This is my coverage of the third and final day of the 2007 MySQL Conference. Day One and Day Two were discussed previously. The images below were taken by James Duncan Davidson.
The third day of my attendance at the 2007 MySQL Conference began with a lively keynote from some guy called Rasmus who is touted to be “the father of PHP”. Since PHP is not a biological entity, I pretty sure this is either metaphorical or a blatant lie. If I find out which, I'll let you know.
Rasmus started with his standard discussion of how PHP came about, then moved on to a bit of profiling – Drupal was his target this time, and then began his discussion of how the web is broken. This is a standard discussion of his, but this time he took it further and demostrated a number of Cross Site Scripting attacks live. His two examples consisted of adding his name as a “Super Sponsor” to the Conference website and causing a popup on IBM's “Cross Site Scripting” page. Oops.
The next of the keynotes was from Paul Tuckfield of YouTube. This is him showing the “VI Gang Sign”. Anyway, he talked in detail about some of the scaling problems that YouTube has faced in the past 18 months or so in addition to what his ideal setup is. It was interesting to note that he pushed heavily on the fact that the fastest query you have is the one you don't have to do, aka caching.
The next session “The 7 Stages of Scaling Web Applications: Strategies for Architects” from John Engates, CTO of Rackspace offered some perspective on the stages of scaling up and some considerations on what to take into account. Content-wise it didn't touch the actual implementation side of things but was focused on more of the management and planning issues. While it wasn't directly applicable to anything we're up to, it's something that I'll keep in mind for discussion points.
The final session before lunch was Lukas Kahwe Smith's coverage of PHP 6. He covered some of the functionality already there, some of the stuff on the drawing board, and some of the stuff that has already been removed. While most people expect some software to break between major versions, there seem to be work arounds for many of the changes.
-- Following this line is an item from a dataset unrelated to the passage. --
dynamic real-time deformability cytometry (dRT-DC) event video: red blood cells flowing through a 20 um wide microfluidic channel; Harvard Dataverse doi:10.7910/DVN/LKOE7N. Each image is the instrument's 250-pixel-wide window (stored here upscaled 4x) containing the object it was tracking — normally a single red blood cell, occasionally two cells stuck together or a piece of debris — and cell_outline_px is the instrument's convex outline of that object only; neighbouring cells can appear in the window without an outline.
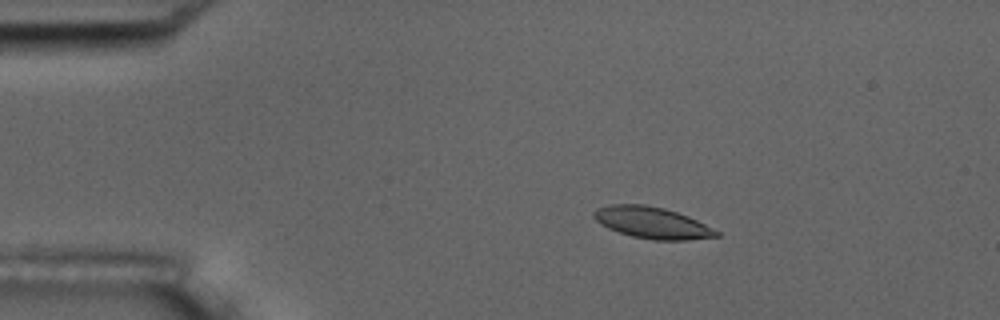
{"species": "common noctule bat (a hibernating species)", "species_latin": "Nyctalus noctula", "temperature_condition": "room temperature", "stored_images_in_passage": 5, "camera_frame_rate_fps": 3000, "um_per_image_px": 0.085, "animal": {"sex": "male", "body_mass_g": 17.5, "forearm_length_mm": 52.3}, "frame": {"image": 1, "passage_image": 3, "time_ms": 2.667, "image_size_px": [1000, 320], "cell_outline_px": [[720, 236], [688, 240], [652, 240], [632, 236], [608, 228], [600, 224], [592, 216], [592, 212], [596, 208], [612, 204], [644, 204], [664, 208], [688, 216], [720, 232]], "centroid_in_image_um": [55.4, 18.93], "position_along_channel_um": 29.6, "area_um2": 22.48}}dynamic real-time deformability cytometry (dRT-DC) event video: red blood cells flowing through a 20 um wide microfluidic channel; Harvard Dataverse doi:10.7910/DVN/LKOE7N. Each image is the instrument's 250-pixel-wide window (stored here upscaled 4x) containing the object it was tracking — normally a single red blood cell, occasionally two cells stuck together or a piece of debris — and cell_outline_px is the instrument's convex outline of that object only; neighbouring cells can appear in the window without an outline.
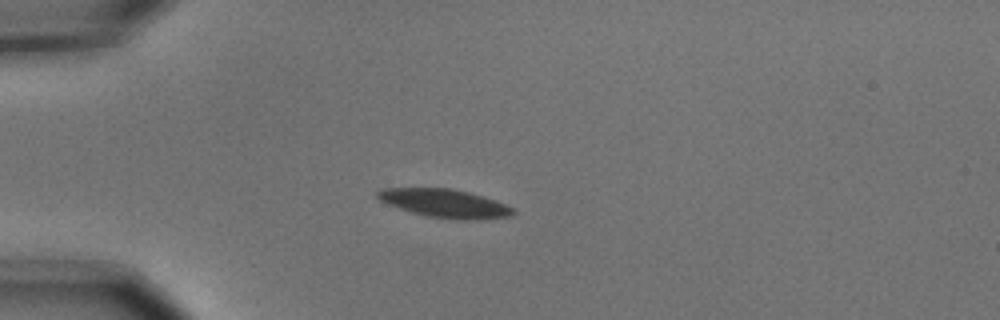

Though, some of those work arounds are actually undoing security improvements so it's probably not a good idea.
The final regular session of the entire conference was Damien Seguy's “SQL Kitchen: Spicing Up Everyday SQL”. First of all, if you're a PHP'er at all, you've probably heard of Damien as he does the monthly tracking of PHP versions. Regardless, in this session, he showed a number of SQL tips and tricks he used to analyze this data in addition to a number of commands that simplify other calculations. Most of it was new to me, but all of it was pretty interesting and handles some of the various summary-level operations and oddities that we've learned to program around. The only downside of this presentation was that it would have fit beautifully with Bill Karwin's SQL AntiPatterns talk… but it was two days later.
The final closing keynote of all was about Yahoo Pipes from its lead guy Pasha Sadri. A pipe is basically a flow of information from a source through various transform steps to final output. While the concept of it is pretty simple, the results are what we're all familiar with… mashups. So basically, Yahoo has built a framework and interface for simplifying the creation of mashups. Instead of line after line of code, it can be a series of widgets that fit together. It will be interesting to see where it goes.